Water and Waste management
Smart waste management could be classified as that relating to waste handling, its sorting and segregation, transportation and its disposal. Sensor-based collection, for instance, helps identify the status of bins and optimise pick-up routes and schedules. Automated waste collection systems, in turn, reduce the need for manpower.
Indian cities going the smart way are focussing either on waste handling or its intelligent transportation. Lucknow, for instance, is spending about ₹300 crore towards sewerage lines while Bhagalpur invests another ₹120 crore towards building an underground sewerage system. Many others are going for RFID tagging of waste collection vehicles while cities such as Kanpur are spending a little bit on building public toilets.
In the case of water, SCM project opportunities could be from building water sources, its storage and purification, distribution and its discharge & treatment. Smart water metersinstalled at the consumer level will help detect usage levels and price it according to the extent of usage. A ghost pipe detection systemwill detect theft.
NDMC is spending about ₹200 crore towards water and waste-water management, while Kanpur is investing ₹70 crore towards water metering and strengthening of its existing water supply network.
Many of the smart cities are also building infrastructure to manage storm water, rain water harvesting as well as lake rejuvenation. Thane, for instance, is spending ₹240 crore towards lake and waterfront development, while Faridabad is spending ₹45 towards revitalising its Badkhal lake.
Thermax, which provides water and waste-water treatment plants including recycling, is expected to be a major beneficiary from the above mentioned projects. VA Tech Wabag, a market leader in water treatment solutions in industrial water, desalination as well as waste and drinking water, is another of our favourites.
Technology and Infrastructure
ICT (information and communications technology) plays a critical role in the building of Smart cities. According to Nasscom estimates, anywhere from 10 to 15 per cent of the total project investments or about $30-40 billion is the opportunity for software companies over the next five years.
For instance, in the case of citizen services, technology plays an integral role by providing access to online citizen engagement and participatory process. Provision of Wi-Fi services at public places and online service delivery are other ways. Moreover, ICT plays a key role in improving city governance by building city command and operations centres. Many of the cities have lined up huge investments in this space.

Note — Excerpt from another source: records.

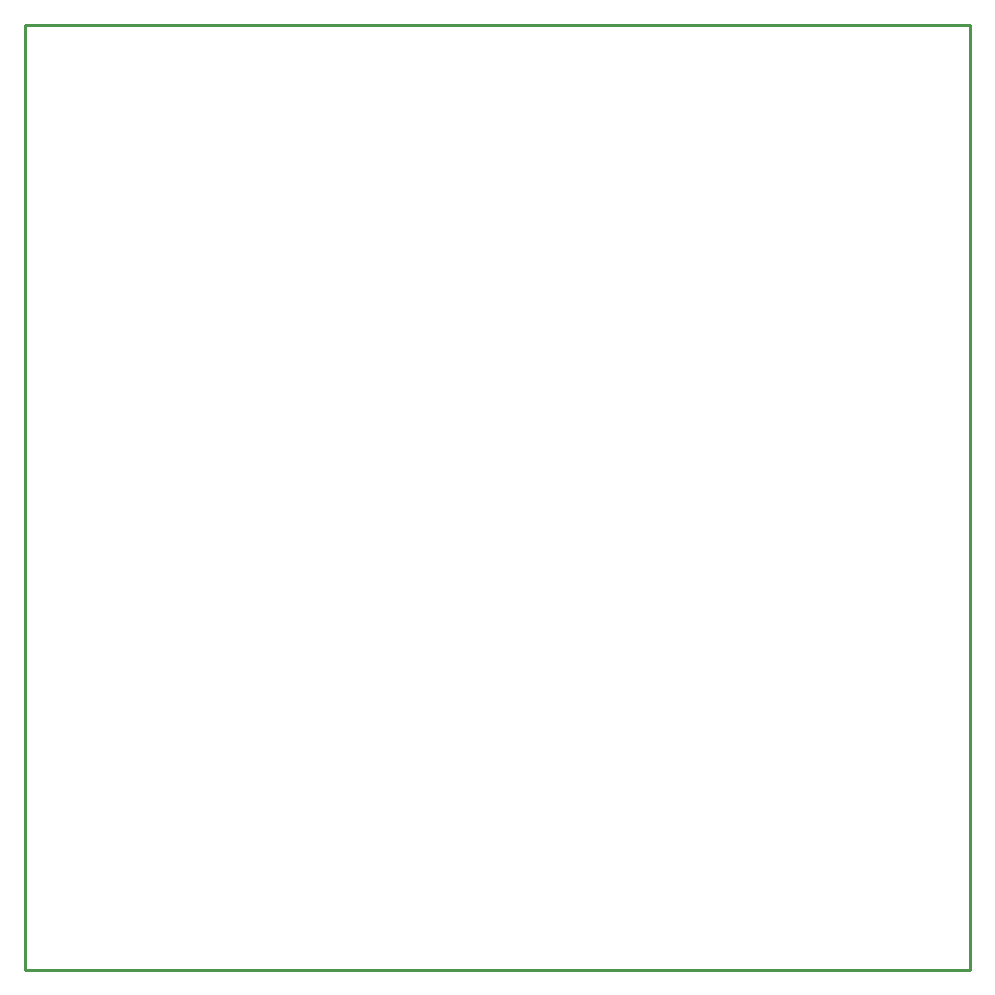
<source format=gko>
G04 ---------------------------- Layer name :KeepOutLayer*
G04 EasyEDA v5.8.22, Sat, 19 Jan 2019 18:17:00 GMT*
G04 b8eca77e87294b629a6419249ffa979f*
G04 Gerber Generator version 0.2*
G04 Scale: 100 percent, Rotated: No, Reflected: No *
G04 Dimensions in millimeters *
G04 leading zeros omitted , absolute positions ,3 integer and 3 decimal *
%FSLAX33Y33*%
%MOMM*%
G90*
G71D02*

%ADD10C,0.254000*%
G54D10*
G01X0Y79999D02*
G01X79999Y79999D01*
G01X79999Y0D01*
G01X0Y0D01*
G01X0Y79999D01*

%LPD*%
M00*
M02*

</source>
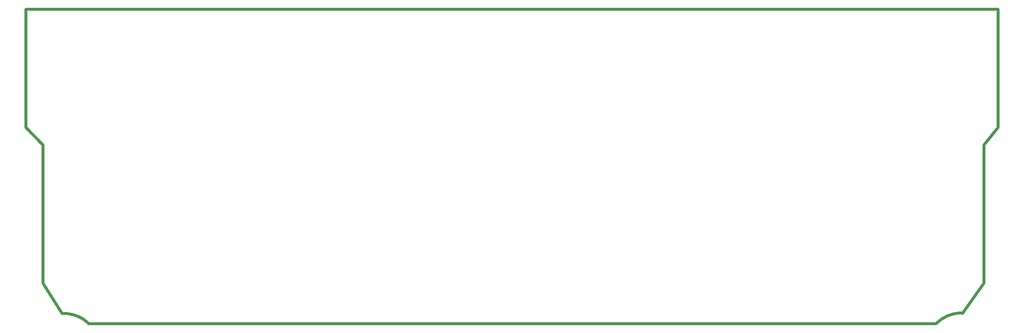
<source format=gbr>
G04 (created by PCBNEW-RS274X (2010-05-05 BZR 2356)-stable) date 12/12/2010 12:48:27 p.m.*
G01*
G70*
G90*
%MOIN*%
G04 Gerber Fmt 3.4, Leading zero omitted, Abs format*
%FSLAX34Y34*%
G04 APERTURE LIST*
%ADD10C,0.006000*%
%ADD11C,0.019700*%
G04 APERTURE END LIST*
G54D10*
G54D11*
X16167Y-33349D02*
X16013Y-33209D01*
X15848Y-33083D01*
X15672Y-32972D01*
X15487Y-32876D01*
X15295Y-32797D01*
X15096Y-32736D01*
X14893Y-32691D01*
X14687Y-32665D01*
X14480Y-32657D01*
X14397Y-32658D01*
X75802Y-32654D02*
X75595Y-32656D01*
X75387Y-32676D01*
X75183Y-32714D01*
X74982Y-32769D01*
X74787Y-32842D01*
X74599Y-32932D01*
X74419Y-33038D01*
X74250Y-33159D01*
X74092Y-33294D01*
X74017Y-33366D01*
X16181Y-33366D02*
X73986Y-33366D01*
X78248Y-11909D02*
X11909Y-11909D01*
X13091Y-30610D02*
X14390Y-32657D01*
X77264Y-30610D02*
X75807Y-32657D01*
X77264Y-21161D02*
X77264Y-30610D01*
X78248Y-19980D02*
X77264Y-21161D01*
X13091Y-21161D02*
X13091Y-30610D01*
X11909Y-19980D02*
X13091Y-21161D01*
X11909Y-11909D02*
X11909Y-19980D01*
X78248Y-11909D02*
X78248Y-19980D01*
M02*

</source>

Since software development is crucial for remotely controlling water and power systems, NIIT Technologies is our favourite in this space with its specialities in digital analytics and infrastructure management services. It recently launched ‘geodesign’ , a Geographic Information System framework for planning smart cities in India. For more details on NIIT Technologies, see ‘Firm Calls’ page.
Jabalpur and many other cities are looking at significant investment in optic-fibre cable. Electricity companies also extensively use optical fibre cables for monitoring and control purposes. Sterlite Technologies, which has a 40 per cent market share in the domestic optic fibre/cable space, is expected to benefit from such projects.
Infrastructure is another big opportunity that involves diverse activities — road and flyover building, development of city centre, lake development, river bridges and so on.
NBCC, the only public sector Infrastructure player, is expected to be a major beneficiary, eyeing 15-20 of the 100 smart city projects in the country. Over the next five years, it is expected to increase its order book levels to ₹1,00,000 crore (it is ₹70,000 crore today), growing its revenues at the rate of 25-30 per cent annually. Moreover, players like Siemens and Larsen & Toubro too are expected to benefit from a range of infrastructure-based projects.